20% der Bevölkerung haben eine zu hohe Lp(a)-Konzentration im Blut und wissen meist nichts davon. /Bild: Fotolia
Risikofaktor für Herzinfarkt bei „gesunden“ Menschen entdeckt
Trixi Kouba

Tiroler Wissenschaftler entdeckten vor Kurzem einen Risikofaktor für Herz-Kreislauf-Erkrankungen bei jungen und eigentlich gesunden Menschen: Lipoprotein(a) verstopft die Gefäße wie Cholesterin. 20% der Bevölkerung haben eine zu hohe Lp(a)-Konzentration im Blut. Die meisten wissen nichts davon.

Ein plötzlicher Herzinfarkt bei einem gesunden, sportlichen 30-Jährigen sorgt für Bestürzung und Verwunderung. Dahinter steckt Lipoprotein(a), kurz Lp(a). Es wirkt, wie Cholesterin, schädlich auf die Gefäße und kann zu Schlaganfällen und Herzinfarkten führen. Der Unterschied: Man kann mithilfe von Ernährung oder Sport nichts dagegen ausrichten. Ein hoher Lp(a)-Spiegel wird vererbt.

Herzinfarkte und Schlaganfälle zählen in der westlichen Welt zu den häufigsten Todesursachen. Als Therapie gilt die Senkung des „schlechten“ Cholesterins (LDL-Cholesterin) mit Arzneimitteln. Trotz allem bleibt dabei ein Restrisiko. Innsbrucker Forscher konnten nun mittels Daten von 29.000 Patienten zeigen, dass Lipoprotein(a) ganz entscheidend zu diesem Restrisiko beiträgt. Mit dieser Erkenntnis können neue Medikamente entwickelt werden.

Je höher Lp(a), desto höher Herzinfarkt-Risiko

Im Rahmen der Studie, die der Epidemiologe Peter Willeit von der Medizinischen Universität Innsbruck gemeinsam mit Sotirios Tsimikas von der University of California San Diego leitete, wurden Daten hinsichtlich des Auftretens kardiovaskulärer Krankheiten in Abhängigkeit vom Lp(a)-Spiegel analysiert. Die Ergebnisse wurden im anerkannten Fachjournal The Lancet veröffentlicht. Dabei zeigte sich: Je höher Lp(a), desto höher das kardiovaskuläre Risiko.
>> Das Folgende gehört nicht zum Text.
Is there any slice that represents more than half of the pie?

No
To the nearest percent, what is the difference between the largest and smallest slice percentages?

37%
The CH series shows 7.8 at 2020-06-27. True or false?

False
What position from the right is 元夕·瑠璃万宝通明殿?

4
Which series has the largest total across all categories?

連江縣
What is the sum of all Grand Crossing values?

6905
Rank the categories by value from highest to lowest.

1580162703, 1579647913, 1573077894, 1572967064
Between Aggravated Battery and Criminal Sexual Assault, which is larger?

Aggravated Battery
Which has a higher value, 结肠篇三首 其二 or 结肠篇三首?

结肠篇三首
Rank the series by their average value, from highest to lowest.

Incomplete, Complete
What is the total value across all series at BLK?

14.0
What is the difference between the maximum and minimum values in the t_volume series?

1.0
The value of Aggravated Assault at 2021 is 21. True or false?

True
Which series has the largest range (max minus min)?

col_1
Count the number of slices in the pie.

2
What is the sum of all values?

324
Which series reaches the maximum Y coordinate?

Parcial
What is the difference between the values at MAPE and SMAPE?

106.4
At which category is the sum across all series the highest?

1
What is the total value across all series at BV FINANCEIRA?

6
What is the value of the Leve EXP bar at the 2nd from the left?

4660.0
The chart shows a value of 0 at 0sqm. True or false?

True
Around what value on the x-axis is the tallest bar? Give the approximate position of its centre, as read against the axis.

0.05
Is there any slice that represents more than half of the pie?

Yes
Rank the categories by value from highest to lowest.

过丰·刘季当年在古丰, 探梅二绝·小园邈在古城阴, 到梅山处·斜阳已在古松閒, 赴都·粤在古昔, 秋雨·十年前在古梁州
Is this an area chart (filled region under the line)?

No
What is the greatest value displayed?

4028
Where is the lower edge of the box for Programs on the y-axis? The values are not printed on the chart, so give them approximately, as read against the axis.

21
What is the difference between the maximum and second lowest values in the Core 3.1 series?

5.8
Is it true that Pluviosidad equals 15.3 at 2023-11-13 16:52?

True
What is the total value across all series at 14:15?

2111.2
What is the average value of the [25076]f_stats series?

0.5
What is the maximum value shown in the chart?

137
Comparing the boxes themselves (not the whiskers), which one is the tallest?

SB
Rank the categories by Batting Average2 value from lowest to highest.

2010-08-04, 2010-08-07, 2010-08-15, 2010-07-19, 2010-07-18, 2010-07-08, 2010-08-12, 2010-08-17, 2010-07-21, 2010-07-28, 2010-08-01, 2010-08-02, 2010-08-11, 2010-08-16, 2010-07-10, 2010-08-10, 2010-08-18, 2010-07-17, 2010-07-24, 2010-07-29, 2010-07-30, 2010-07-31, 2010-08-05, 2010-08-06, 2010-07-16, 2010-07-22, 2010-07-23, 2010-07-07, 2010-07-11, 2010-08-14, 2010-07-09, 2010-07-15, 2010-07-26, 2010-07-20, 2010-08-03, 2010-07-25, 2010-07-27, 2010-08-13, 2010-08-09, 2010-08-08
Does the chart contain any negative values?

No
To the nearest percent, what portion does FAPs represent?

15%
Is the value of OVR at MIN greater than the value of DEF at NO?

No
Zwar senken Therapien die LDL-Cholesterinwerte, doch die Lp(a)-Konzentration bleibt bestehen.

20% der Bevölkerung haben zu hohen Lp(a)-Spiegel

Lp(a) als Risikofaktor für Herz-Kreislauf-Erkrankungen stand schon in vergangen Studien im Verdacht. Diese Studie zeigt erneut, wie wichtig die Analyse für die Medikamentenforschung ist. „Immerhin lässt sich bei 20 Prozent der Bevölkerung eine erhöhte Konzentration von Lp(a) und damit ein erhöhtes kardiovaskuläres Risiko nachweisen“, weiß auch Florian Kronenberg, Mitautor der neuen Metastudie und Leiter der Innsbrucker Sektion für Genetische Epidemiologie der Medizin Uni Innsbruck. Wirkstoffe, die Lp(a) selektiv senken, sind in Erprobung und sollen schon bald in Phase II und -III Studien getestet werden.